Boris Cyrulnik et Philippe Duval : "Psychanalyse et résilience" Odile Jacob

Depuis sa naissance, la psychanalyse n'a cessé d'être adulée ou rejetée. La résilience, que rend possible l'attachement, connaîtra-t-elle le même destin ? La psychanalyse sait décrire les défenses et en faire une psychothérapie. L'attachement sait expliquer comment affronter le fracas et devenir résilient. Pour faire le point des rapports entre résilience et psychanalyse, nous avons invité dix-sept grands noms de la psychanalyse actuelle à prendre position. Ils montrent comment la résilience a été mise au monde par la pratique psychanalytique adossée sur la théorie éthologique de l'attachement et interpellée par les traumatisés qui ont pu évoluer favorablement.

 

Collectif dont Boris Cyrulnik : "Si les lions pouvaient parler. Essai sur la condition animale." Quarto Gallimard

     La nature des relations que l'Homme entretien avec l'Animal obéit à une loi inexorable : nul ne saurait aborder le monde des animaux sans y projeter son propre univers mental, soucieux par-là, de marquer strictement la frontière entre humanité et animalité. Comment représenter le monde dans lequel vivent les animaux, quand il nous est très largement inconnu ? Pour en rendre compte, nous l'avons cerné en multipliant les approches et en mettant à profit toutes les compétences.
Le vétérinaire, le mathématicien, le neurobiologiste, le psychanalyste, l'éthologue, l'historien, l'archéologue, l'anthropologue, le philosophe et le psychiatre apportent chacun leur contribution à l'édifice. Le choix des auteurs et l'organisation des textes répondent à cette volonté d'interdisciplinarité, soit par des contributions originales qui donnent le dernier état du savoir, soit par des extraits empruntés à de multiples sources d'Aristote à Zola, de Darwin à Lévi-Strauss, de Freud à Jean-Paul II, de Genet à Yourcenar ...

 

CONFÉRENCE

«Obéissance morbide ou chemin de la résistance»

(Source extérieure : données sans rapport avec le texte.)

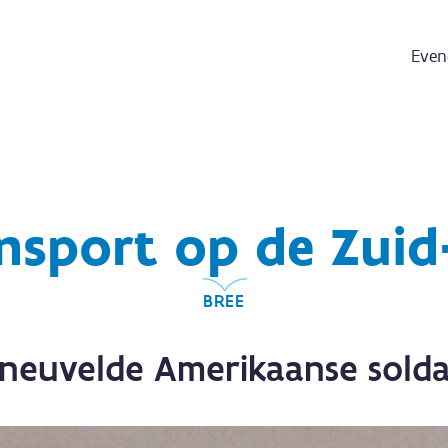
Even
ansport op de Zuid
BREE
neuvelde Amerikaanse sold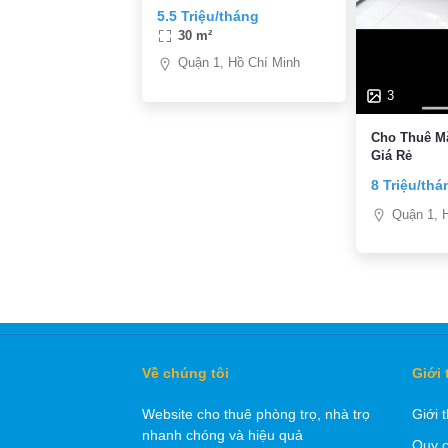
CÓ BANCOL- 30M2- FULL
5.5 Triệu/tháng
NT CAO CẤP- FREE XE-
30 m²
5,5TR/TH
Quận 1, Hồ Chí Minh
3
Cho Thuê M
Giá Rẻ
8 Triệu/thá
Quận 1, 
Về chúng tôi
Giới 
Website cho thuê phòng trọ, nhà trọ
Giới 
nhanh chóng và hiệu quả
Quy c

   Qu'est-ce qui se passe si l'obéissance n'existait pas, il y aurait une violence extrême. Les diplômes, la technologie, une intellectualité non couplés avec le monde réel provoque la violence.
   Toute institution mène à la perversion. Surtout elle est bien instituée si elle n'a pas prévu de clause évolutive.
   Dans la relation perverse, l'un impose sa loi à l'autre. Si l'on n'est pas deux, on se met en place de domination. Si on est seul, il n'y a pas de mémoire. Dans ce contexte, la violence peut être libératrice. Il existe aussi des violences créatrices. Un inventeur, innovant, oblige à changer de pensée. Si la récitation est tranquillisante, se faire bousculer intellectuellement peut être ressenti comme un agression. "Si je veux que rien ne bouge, je vais tout ressentir comme une agression".
   On a intérêt à sacrifier l'un de nous, l'autre de préférence.
   Le terrorisme est la réparation d'un peuple humilié. Le peuple qui a besoin de héros est un peuple désespéré. Dans ces relations perverses, on a tous un bénéfice à obéir. Quand on est victime, on légitime sa violence que personne ne peut contester puisqu'on est victime. Il y a une coexistence biologique avec un effet miroir neurologique.
   Dans une pièce on filme un enfant de 5 ans avec un adulte. Ils discutent entre eux. La semaine suivante, on demande à l'enfant si l'adulte lui a touché le "zizi". Bien qu'il n'y ait eu bien sûr aucun attouchement, 60 % des enfants répondent "Oui" ; si on lui demande si l'adulte l'a battu, 40 % répondront "Oui" ! L'enfant "habite" la pensée de l'adulte.
   Le panurgisme nous caractérise. On a un bénéfice énorme à obéir à un tiers. Cette conformité est un délice, si ce n'est une croyance. Si on veut vivre ensemble, on va devoir partager les mêmes croyances, sinon cela risque d'être coûteux.
    Très souvent, les innovateurs sont en dehors de ce qui existait auparavant.
    Le ciment d'un groupe peut se faire autant par l'amour que par la haine. Cette haine permet de solidifier le groupe qui mène au pouvoir. Le bénéfice de cette obéissance est l'appartenance à un groupe. L'ordre règne. Les institutions sont nécessaires si l'on veut coexister et réguler la violence et prévoir des clauses évolutives.